Unincorporated community in Washington, US

Bow is an unincorporated community and census-designated place in Skagit County, Washington. It is located near the towns of Bay View, Edison, Burlington, and Mount Vernon. Bow is included in the Mount Vernon-Anacortes, Washington Metropolitan Statistical Area. Bow overlooks Samish Bay. The population of Bow is 203 in the 2020 census.

The narrow gauge Bow Hill Railroad, complete with a working steam locomotive, is located in the Bow area. It can be found on the private property of Diz Schimke, who allows the public to ride the train during Christmastime in exchange for donations to the Alger food bank.

==History==
Bow was originally known as Brownsville, after William J. Brown, who homesteaded the townsite in 1869. The advent of the railroad resulted in a population boom and the need for a post office. Apparently inspired by the growth brought by the railroad, Brown suggested the new name of Bow, after the large railway station in London, England, which in turn was named for the bow or poplar tree.

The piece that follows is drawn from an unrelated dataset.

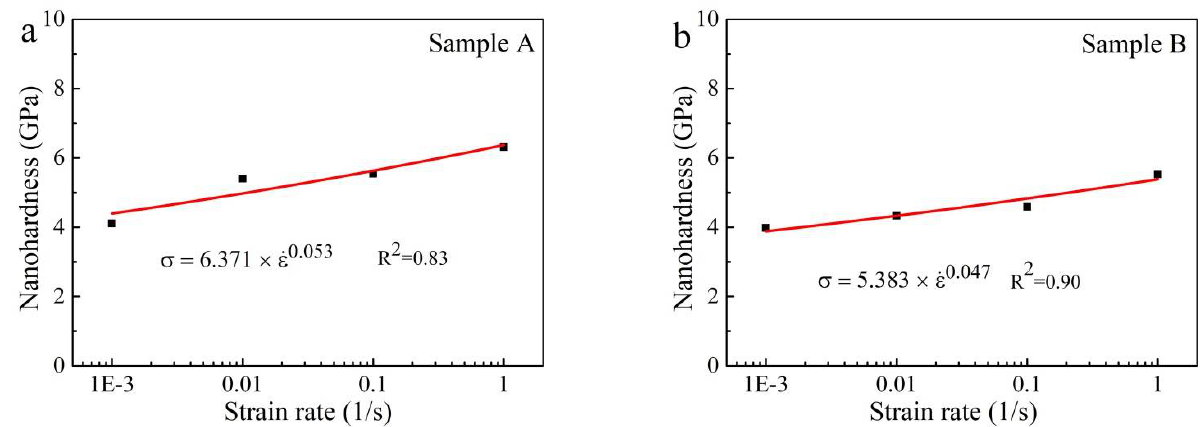
Figure 8. Representative nanohardness as a function of strain rate: ( a ) Linear scanning strategy (sample A) and the slope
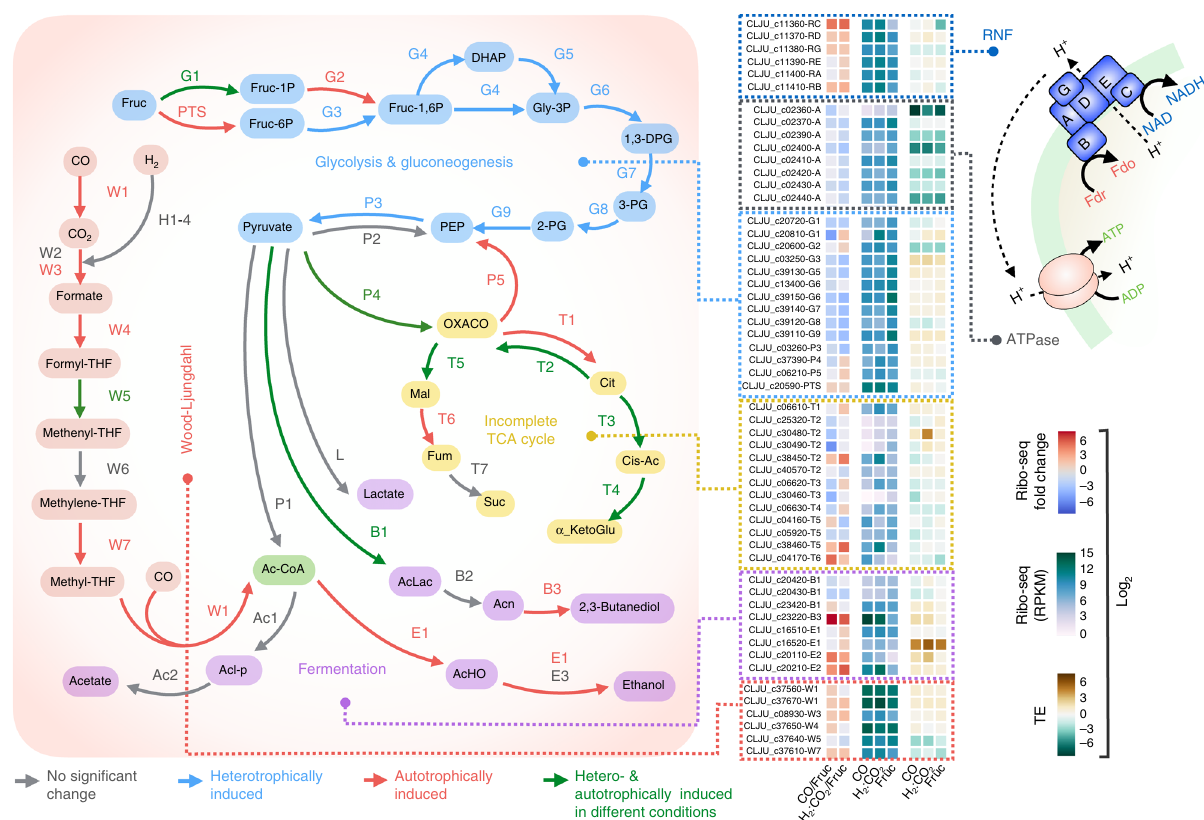
Fig. 3 Metabolic map of major carbon and energy pathways exhibiting differential translation and differential TE. Differential fold change is calculated as the log 2 CO/fructose or H 2 :CO 2 /fructose translation ratios. Heterotrophically induced (red arrows), autotrophically induced (blue arrows), insigni fi cant (gray arrows) and condition-speci fi c (green arrows) translation is depicted in all pathways. Glycolysis and Gluconeogenesis: fructose phosphotransferase system (PTS); fructokinase/fructose-6-phosphate isomerase (G1); 1-phosphofructokinase (G2); 6-phosphofructokinase (G3); ketose-bisphosphate aldolase (G4); triose-phosphate isomerase (G5); glyceraldehyde-3-phosphate dehydrogenase (G6); phosphoglycerate kinase (G7); phosphoglycerate mutase (G8); enolase phosphopyruvate hydratase (G9); pyruvate:ferredoxin oxidoreductase (P1); pyruvate, phosphate dikinase (P2); pyruvate kinase (P3); pyruvate carboxylase (P4); PEP carboxykinase (P5). Fermentation : phosphotransacetylase (Ac1), acetate kinase (Ac2), bifunctional aldehyde/alcohol dehydrogenase (E1), aldehyde:ferredoxin oxidoreductase (E2), additional alcohol dehydrogenases (E3), acetolactate synthase (B1), acetolactate decarboxylase (B2), 2,3-butanediol dehydrogenase (B3); lactate dehydrogenase (L). Incomplete TCA cycle: citrate synthase (T1); citrate lyase (T2); aconitase (T3); isocitrate dehydrogenase (T4); malate dehydrogenase (T5); fumarase (T6); fumarate reductase (T7). Wood − Ljungdahl pathway :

Although this is the most common belief, there are some who believe it was named after homesteader James T. Bow.

An alternate story claims that the settlement is named for a Norwegian immigrant family that settled in that area in the 1890s. Their last name was Boe.

==Geography and location==
Bow is located in Skagit County, Washington, in the Mount Vernon-Anacortes metro area. The original town of Bow was located off Bow Hill Road and included a church, a mercantile, and a hotel. Bow is often confused with the nearby town of Edison, on Samish Bay. Both Edison and Bow - as well as the nearby town of Blanchard - share the Bow zip code.

==Demographics==

Bow first appeared as a census designated place in the 2020 U.S. census.

Historical population
| Census | Pop. | Note | %± |
| 2020 | 203 |  | — |
U.S. Decennial Census

===Racial and ethnic composition===

Bow CDP, Washington – Racial and ethnic composition Note: the US Census treats Hispanic/Latino as an ethnic category. This table excludes Latinos from the racial categories and assigns them to a separate category. Hispanics/Latinos may be of any race.
| Race / Ethnicity (NH = Non-Hispanic) | Pop 2020 | 2020 |
|---|---|---|
| White alone (NH) | 179 | 88.18% |
| Black or African American alone (NH) | 0 | 0.00% |
| Native American or Alaska Native alone (NH) | 0 | 0.00% |
| Asian alone (NH) | 4 | 1.97% |
| Native Hawaiian or Pacific Islander alone (NH) | 0 | 0.00% |
| Other race alone (NH) | 2 | 0.99% |
| Mixed race or Multiracial (NH) | 7 | 3.45% |
| Hispanic or Latino (any race) | 11 | 5.42% |
| Total | 203 | 100.00% |

==Education==
It is in the Burlington-Edison School District.